Jackson County (Mo.)
Historical Society
Historical
Perspective
by David W.
Jackson
Hereford Boulevard had cattle
kingdom
Lee’s Summit Road (once affectionately
known as “Hereford Boulevard”) south of 40 Highway affords travelers with
winding beautifully-rounded knolls crested with giant trees. Grace Farrington
Gray writing for “The Farmer’s Wife” magazine in 1929 highlighted a “dream in
cream and terra cotta red” on the west side of the road just north of Woods
Chapel Road...historic Cedar Croft
set back behind stone gate posts.
When, during World War I, there was a
great demand for more beef breeding cattle, one of the country’s greatest
producers was here in Jackson County—Judge Walter Lee and Verda
Florence (Thrailkill) Yost. Married in April 1896
in Holt Co., Mo, they came to Kansas City in 1898. Yost, employed by the
Byers Brothers Livestock Commission Company, was one of the founders and
early presidents of the American Royal, his wife’s inaugural ball gown having
been donated to the American Royal Museum.
The Yosts lived
in town at 3207 Benton Boulevard in Kansas City as late as 1910, but their
hearts yearned to return to the picture of the farm of their childhood days. Cedar Croft was born 1911, and by 1919
the Yosts relocated to their country estate after
spending two years building the fine home you see today.
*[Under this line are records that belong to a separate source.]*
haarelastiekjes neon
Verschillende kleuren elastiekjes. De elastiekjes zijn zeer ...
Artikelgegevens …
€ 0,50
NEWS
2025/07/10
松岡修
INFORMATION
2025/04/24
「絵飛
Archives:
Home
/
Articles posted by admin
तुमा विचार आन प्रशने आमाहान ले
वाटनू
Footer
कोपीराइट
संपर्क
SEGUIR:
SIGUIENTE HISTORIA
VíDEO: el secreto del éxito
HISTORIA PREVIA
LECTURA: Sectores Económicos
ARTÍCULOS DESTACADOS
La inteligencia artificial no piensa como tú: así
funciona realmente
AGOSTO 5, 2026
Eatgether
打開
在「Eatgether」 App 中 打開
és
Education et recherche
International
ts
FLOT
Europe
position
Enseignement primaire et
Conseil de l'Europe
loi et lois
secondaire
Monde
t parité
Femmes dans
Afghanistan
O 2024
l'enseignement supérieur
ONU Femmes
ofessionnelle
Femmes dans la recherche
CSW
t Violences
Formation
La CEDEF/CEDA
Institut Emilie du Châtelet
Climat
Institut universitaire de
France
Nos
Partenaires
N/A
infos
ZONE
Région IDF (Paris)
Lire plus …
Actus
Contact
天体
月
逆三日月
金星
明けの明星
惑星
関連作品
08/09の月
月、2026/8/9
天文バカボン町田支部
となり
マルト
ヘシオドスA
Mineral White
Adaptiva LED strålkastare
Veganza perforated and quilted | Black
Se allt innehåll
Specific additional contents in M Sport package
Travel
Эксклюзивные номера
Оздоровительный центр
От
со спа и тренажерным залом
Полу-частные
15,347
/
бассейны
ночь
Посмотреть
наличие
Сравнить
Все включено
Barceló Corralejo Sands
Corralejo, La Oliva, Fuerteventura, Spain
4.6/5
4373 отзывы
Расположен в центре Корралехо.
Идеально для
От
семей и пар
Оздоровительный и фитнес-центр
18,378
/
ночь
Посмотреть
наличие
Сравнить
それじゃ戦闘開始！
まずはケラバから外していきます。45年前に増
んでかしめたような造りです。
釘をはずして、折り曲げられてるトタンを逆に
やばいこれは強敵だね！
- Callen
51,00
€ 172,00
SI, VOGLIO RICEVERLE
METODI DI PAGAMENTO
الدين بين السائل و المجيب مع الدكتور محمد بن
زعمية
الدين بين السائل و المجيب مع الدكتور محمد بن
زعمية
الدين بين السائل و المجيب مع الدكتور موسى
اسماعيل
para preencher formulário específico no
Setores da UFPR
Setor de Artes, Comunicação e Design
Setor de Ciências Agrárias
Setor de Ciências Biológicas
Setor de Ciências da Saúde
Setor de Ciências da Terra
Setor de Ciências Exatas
Mrs. Yost’s home (and her homemaking
skills) “put the glow into glorious,” according to Gray, who provided a
detailed tour of the country home and farm. The once 640-tract had a group of
great Jersey dairy barns; two 165-ton silos; tenant houses…and the Yost
home…the lawn of which was thickly planted with cedars, maples and ornamental
shrubbery with clumps of peonies and beds of iris.
For the first quarter of the 20th
century, the Yost name was coupled with the social elite of the beef cattle
cult, and the tiers of prize ribbons at their farm home re-echoed the praises
of Yost Herefords from prize rings all over the country. In 1926, the Yost
herd consisted of 175 head at its height, with 60 breeding cows. It may sound
strange to us “city slickers” of today, but these were the kings and queens
of American beef cattle show rings…Hereford aristocrats if you will.
Yost also went into partnership with
G. H. Olson, a Jackson County pioneer dairyman since 1899. Olson and Yost
Dairy produced under the label, “Cedarcroft Jersey Farm.” Three hundred acres
of Yost’s blue grass were set aside for cattle grazing for at least seven
months of the year; the remainder of the tract was devoted to the production
of hay and grain crops. In 1926, Cedarcroft was one of few dairies in the
county using milking machines. They produced 150 gallons of Jersey milk daily
with their initial herd of 75 young Jersey cows (half of which were
purebred).
The stock market crash of 1929 and the
Great Depression affected Yost’s Cedar
Croft operations. Though they recovered during the early years of World
War II, their property dwindled to 160 acres.
Besides the legacy of Cedar Croft, perhaps Mr. and Mrs.
Yost’s finest tribute is that they gave home and education to young people
who otherwise may not have had either. Though they never had children of their
own, they helped several children through school, taking all of them into
their home as members of the family.
One of those, Rose Mae Carroll, lived
with the Yosts for 16 years between the age of 14 in 1926 to 1942 when she married Robert Henry
Cook. Their son was named Walter Lee Cook, of Harrisonville, is named after
Mr. Yost. Rose taught at the Oakland School No. 61 from 1932 to 1946 when the
country school was closed and consolidated into the Lee’ Summit School
District. Oakland School house, which still
stands today at the corner of 75th Street and Lee’s Summit
Road, was built in 1884 on 1 acre donated by John W. Kerr in 1883.
Yost was later associated as a banker
with the Farmers and Merchant’s Bank on
Independence Square. And he was elected as the Eastern District Judge on the
Jackson County Court (akin to today’s County Legislature) in 1943 and 1945.
Mrs. Yost died on January 14, 1945; Mr. Yost on December 11, 1948. They are
buried in Mount Moriah Cemetery.
Drew Hood has remodeled Yost’s Cedar Croft; the gem of the
neighborhood may still be available to the next lucky caretaker.